Subsection 4(e) is located in that part of the statute which establishes eligibility to collect unemployment benefits. N.J.S.A. 43:21-4. As previously noted, subsection 19(u) is contained in the definitions section of the statute and defines average weekly wage. Our disagreements with Schatz are twofold. First, we disagree with the court's conclusion:

In our view the constructional problem arises simply by reason of legislative inadvertence in having failed to amend N.J.S.A. 43:21-19(u) at the time of 1977 amendment of N.J.S.A. 43:21-4(e). [177 N.J. Super. at 250]

The 1977 amendment, L. 1977, c. 307, made no pertinent changes in either subsections 4(e) or 19(u). The monetary alternative to the base week minimum in subsection 4(e) was actually added to the statute in 1967 by L. 1967, c. 30. It was subsequently amended by L. 1974, c. 86.

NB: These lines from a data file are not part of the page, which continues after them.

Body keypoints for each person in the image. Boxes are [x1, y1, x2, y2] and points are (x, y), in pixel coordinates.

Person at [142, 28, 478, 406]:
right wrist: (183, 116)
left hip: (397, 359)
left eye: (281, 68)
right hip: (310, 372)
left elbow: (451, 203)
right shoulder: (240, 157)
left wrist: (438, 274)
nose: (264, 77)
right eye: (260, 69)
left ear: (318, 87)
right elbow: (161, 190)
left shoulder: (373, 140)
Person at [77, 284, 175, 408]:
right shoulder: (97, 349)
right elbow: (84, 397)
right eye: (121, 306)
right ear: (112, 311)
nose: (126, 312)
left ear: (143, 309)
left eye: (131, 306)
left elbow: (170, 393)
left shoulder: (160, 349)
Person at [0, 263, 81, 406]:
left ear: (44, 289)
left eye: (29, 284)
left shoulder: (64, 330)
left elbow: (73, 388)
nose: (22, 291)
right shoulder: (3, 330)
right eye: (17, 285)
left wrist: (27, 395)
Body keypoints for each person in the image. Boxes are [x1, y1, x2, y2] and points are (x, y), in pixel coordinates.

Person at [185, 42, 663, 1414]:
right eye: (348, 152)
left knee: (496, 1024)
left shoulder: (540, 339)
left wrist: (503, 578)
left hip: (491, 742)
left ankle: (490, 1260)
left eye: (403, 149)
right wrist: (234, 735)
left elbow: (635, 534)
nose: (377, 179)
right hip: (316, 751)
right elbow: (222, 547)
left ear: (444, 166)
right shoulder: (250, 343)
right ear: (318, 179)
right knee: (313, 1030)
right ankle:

Second, we agree with appellant's argument that in 1974 when both provisions were revised simultaneously the fact that no monetary alternative was added to subsection 19(u), such as had been incorporated in subsection 4(e) in 1967 and increased in 1974, is indicative of a legislative intent to not incorporate a monetary alternative into subsection 19(u). We are persuaded that the simultaneous changes in subsections 4(e) and 19(u) effected by the 1974 amendments, L. 1974, c. 86, coupled with the wholly different purposes of the two provisions, convincingly demonstrate that the failure to include a monetary alternative in subsection 19(u) stems not from any legislative inadvertence, but from deliberate legislative choice. As was observed in Hancock v. Board of Review, 46 N.J. Super. 418 (App.Div.1957):

[188 NJSuper Page 77]

The court's duty is to construe a statute and not to write into it conditions or qualifications. That is a legislative function. . . We are not unmindful of the fact that the beneficent object of this statute is to minimize loss to workers by unemployment compensation benefits. However, we may not accomplish that desired result by extending the application of the statute to factual situations not covered by its provisions. . . . [at 421]

Accordingly, the decision of the Board of Review fixing the rate at $95 a week is reversed. The benefit rate of $44 a week as determined by the local office and the Appeals Tribunal is reinstated. This decision shall operate prospectively only, which means that all claims filed before the date of this opinion will not be affected by this decision.